In early adolescence I began to struggle with anxiety and depression and eventually started using drugs and alcohol to cope. I struggled through high school, getting arrested several times and living in constant turmoil both with myself as well as with my parents. There were several times when the mental pain and suffering I had created for myself were so great that I was VERY close to killing myself.
Through my twenty’s my addiction to drug’s and alcohol continued to get worse. I was in more mental pain then ever and the drugs and alcohol weren’t providing the same escape as they did in the beginning. My relationships with family and friends were all strained and it was difficult to work. I was growing weary from the constant struggle, and eventually got to “my rock bottom”. I was fortunate that when I got to the point where I was willing to ask for help, I got it. I went to a good rehabilitation center and did some hard work looking at myself to find out what was driving my addictions. I began working on finding healthy coping mechanisms for dealing with stress and anxiety. Yoga, meditation and exercise became a very big part of my life.
I spent a year practicing/teaching yoga, painting houses, meditating, biking and running. I have to say that was the happiest/least stressful year of my life to date. My relationship with my thoughts and the present moment became my primary focus and fear and anxiety were for the most part, a thing of the past.
In 2007 my dad, who had continued competing in triathlons every year since I stopped racing Ironkids, asked me if I wanted to do a local sprint triathlon with him. I LOVED it. It made me feel so alive. I began more serious training almost immediately. Triathlon gave me direction, something to focus on, a goal. In 2008 I decided I wanted to race triathlons professionally. I definitely underestimated what it would take to achieve my goal. I failed at many races and the more I failed the more motivated I became to succeed. Eventually I realized it would take complete devotion to reach my goal.
After 4 years as an amateur I was ready to race as a pro. 2012 was my first year racing professionally. I had some success but I realized that the motivation/determination that it took to get to this point was not going to be enough to succeed as a pro. I would have to become an expert in every area, mechanics, technique, strength, nutrition, recovery and the science of training in order to compete with the amazingly talented guys that I was up against.

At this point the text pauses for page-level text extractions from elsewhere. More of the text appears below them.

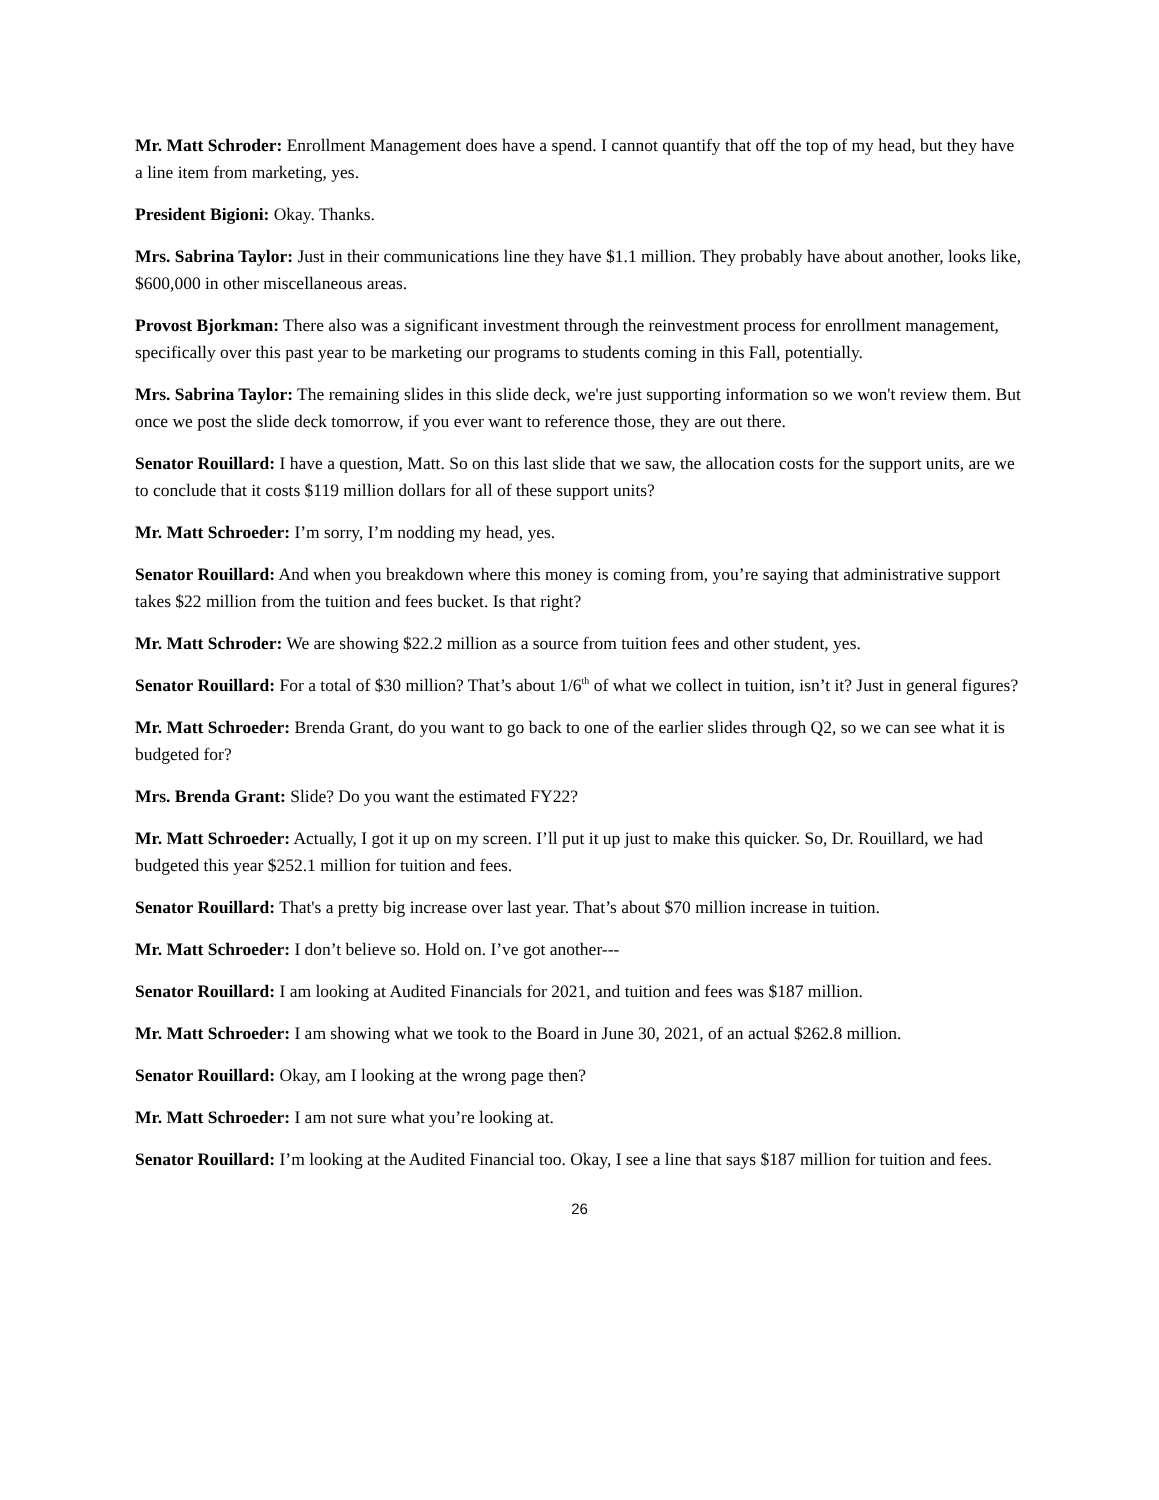Mr. Matt Schroder: Enrollment Management does have a spend. I cannot quantify that off the top of my head, but they have a line item from marketing, yes.
President Bigioni: Okay. Thanks.
Mrs. Sabrina Taylor: Just in their communications line they have $1.1 million. They probably have about another, looks like, $600,000 in other miscellaneous areas.
Provost Bjorkman: There also was a significant investment through the reinvestment process for enrollment management, specifically over this past year to be marketing our programs to students coming in this Fall, potentially.
Mrs. Sabrina Taylor: The remaining slides in this slide deck, we're just supporting information so we won't review them. But once we post the slide deck tomorrow, if you ever want to reference those, they are out there.
Senator Rouillard: I have a question, Matt. So on this last slide that we saw, the allocation costs for the support units, are we to conclude that it costs $119 million dollars for all of these support units?
Mr. Matt Schroeder: I’m sorry, I’m nodding my head, yes.
Senator Rouillard: And when you breakdown where this money is coming from, you’re saying that administrative support takes $22 million from the tuition and fees bucket. Is that right?
Mr. Matt Schroder: We are showing $22.2 million as a source from tuition fees and other student, yes.
Senator Rouillard: For a total of $30 million? That’s about 1/6<sup>th</sup> of what we collect in tuition, isn’t it? Just in general figures?
Mr. Matt Schroeder: Brenda Grant, do you want to go back to one of the earlier slides through Q2, so we can see what it is budgeted for?
Mrs. Brenda Grant: Slide? Do you want the estimated FY22?
Mr. Matt Schroeder: Actually, I got it up on my screen. I’ll put it up just to make this quicker. So, Dr. Rouillard, we had budgeted this year $252.1 million for tuition and fees.
Senator Rouillard: That's a pretty big increase over last year. That’s about $70 million increase in tuition.
Mr. Matt Schroeder: I don’t believe so. Hold on. I’ve got another---
Senator Rouillard: I am looking at Audited Financials for 2021, and tuition and fees was $187 million.
Mr. Matt Schroeder: I am showing what we took to the Board in June 30, 2021, of an actual $262.8 million.
Senator Rouillard: Okay, am I looking at the wrong page then?
Mr. Matt Schroeder: I am not sure what you’re looking at.
Senator Rouillard: I’m looking at the Audited Financial too. Okay, I see a line that says $187 million for tuition and fees.
26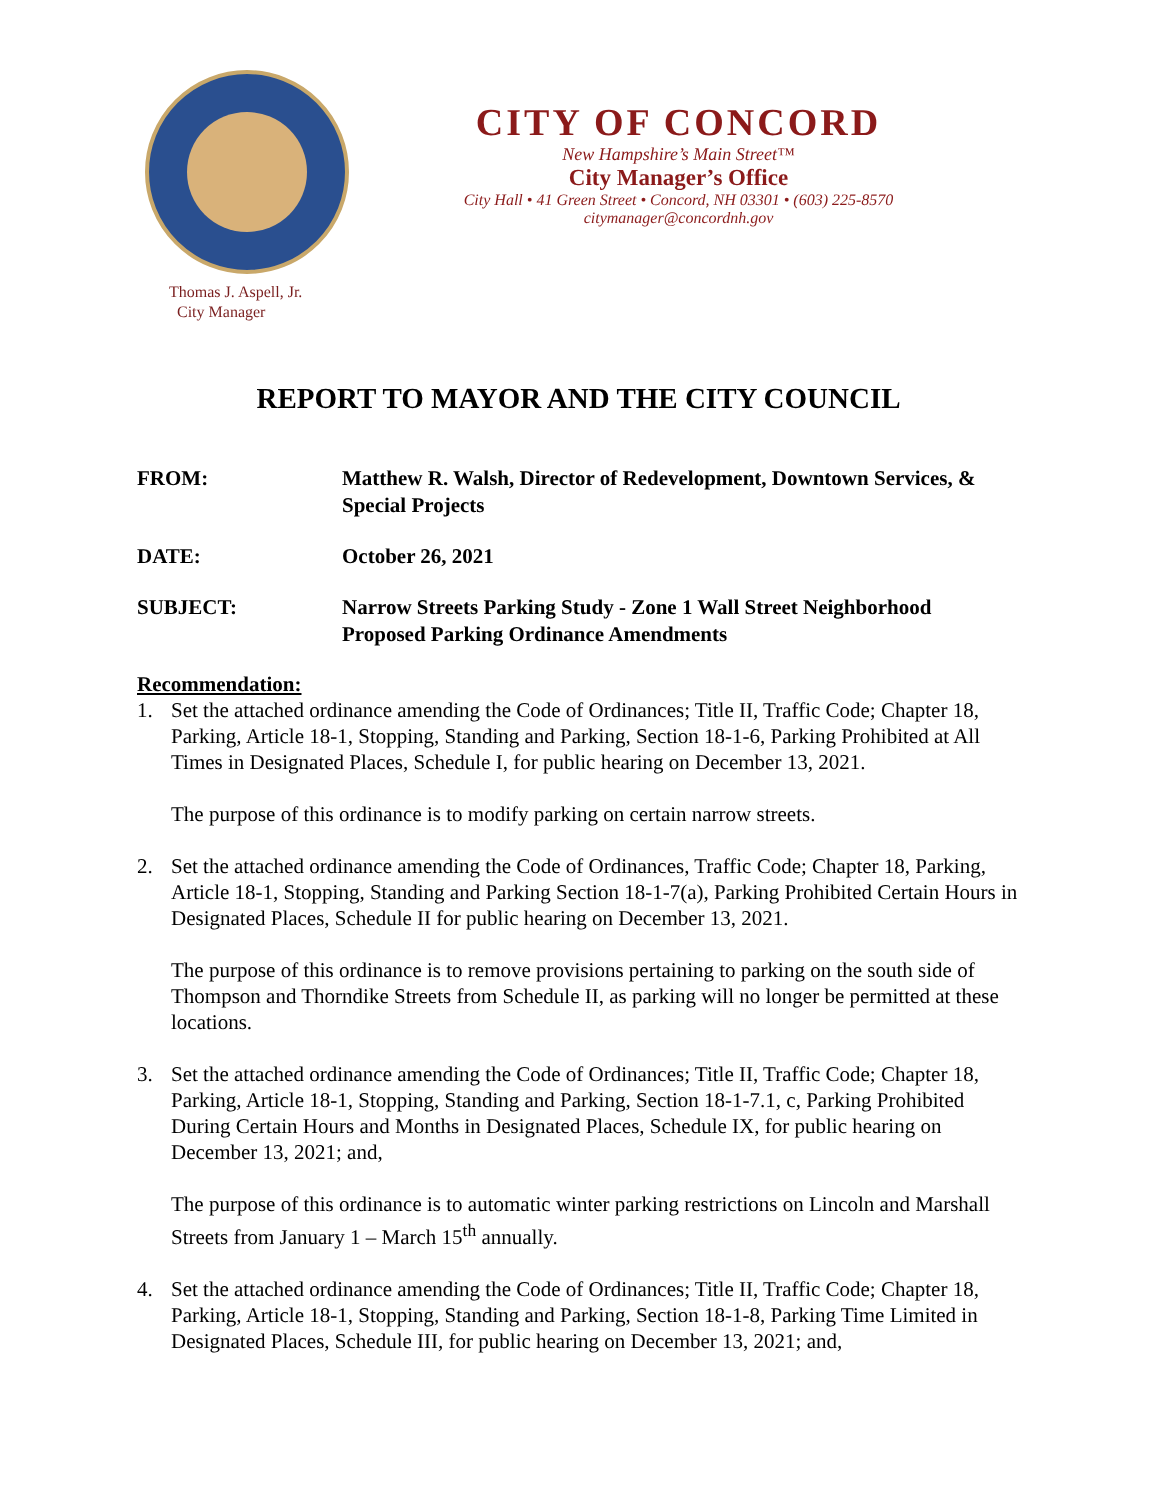Thomas J. Aspell, Jr.
City Manager
CITY OF CONCORD
New Hampshire’s Main Street™
City Manager’s Office
City Hall • 41 Green Street • Concord, NH 03301 • (603) 225-8570
citymanager@concordnh.gov
REPORT TO MAYOR AND THE CITY COUNCIL
FROM: Matthew R. Walsh, Director of Redevelopment, Downtown Services, & Special Projects
DATE: October 26, 2021
SUBJECT: Narrow Streets Parking Study - Zone 1 Wall Street Neighborhood Proposed Parking Ordinance Amendments
Recommendation:
1. Set the attached ordinance amending the Code of Ordinances; Title II, Traffic Code; Chapter 18, Parking, Article 18-1, Stopping, Standing and Parking, Section 18-1-6, Parking Prohibited at All Times in Designated Places, Schedule I, for public hearing on December 13, 2021.
The purpose of this ordinance is to modify parking on certain narrow streets.
2. Set the attached ordinance amending the Code of Ordinances, Traffic Code; Chapter 18, Parking, Article 18-1, Stopping, Standing and Parking Section 18-1-7(a), Parking Prohibited Certain Hours in Designated Places, Schedule II for public hearing on December 13, 2021.
The purpose of this ordinance is to remove provisions pertaining to parking on the south side of Thompson and Thorndike Streets from Schedule II, as parking will no longer be permitted at these locations.
3. Set the attached ordinance amending the Code of Ordinances; Title II, Traffic Code; Chapter 18, Parking, Article 18-1, Stopping, Standing and Parking, Section 18-1-7.1, c, Parking Prohibited During Certain Hours and Months in Designated Places, Schedule IX, for public hearing on December 13, 2021; and,
The purpose of this ordinance is to automatic winter parking restrictions on Lincoln and Marshall Streets from January 1 – March 15<sup>th</sup> annually.
4. Set the attached ordinance amending the Code of Ordinances; Title II, Traffic Code; Chapter 18, Parking, Article 18-1, Stopping, Standing and Parking, Section 18-1-8, Parking Time Limited in Designated Places, Schedule III, for public hearing on December 13, 2021; and,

Racing as a pro is hard, and that is what I love about it. It takes an intelligent plan, good decision making, wisdom, unwavering dedication, constant sacrifices and the ability to suffer unbelievable pain and discomfort for fun.
I may never win the world championships but each day that I am sober, that I spend training, doing what I love, is a victory for me. Racing is an exciting bonus, an opportunity to physically express my freedom and joy through the sport for which I have so much love.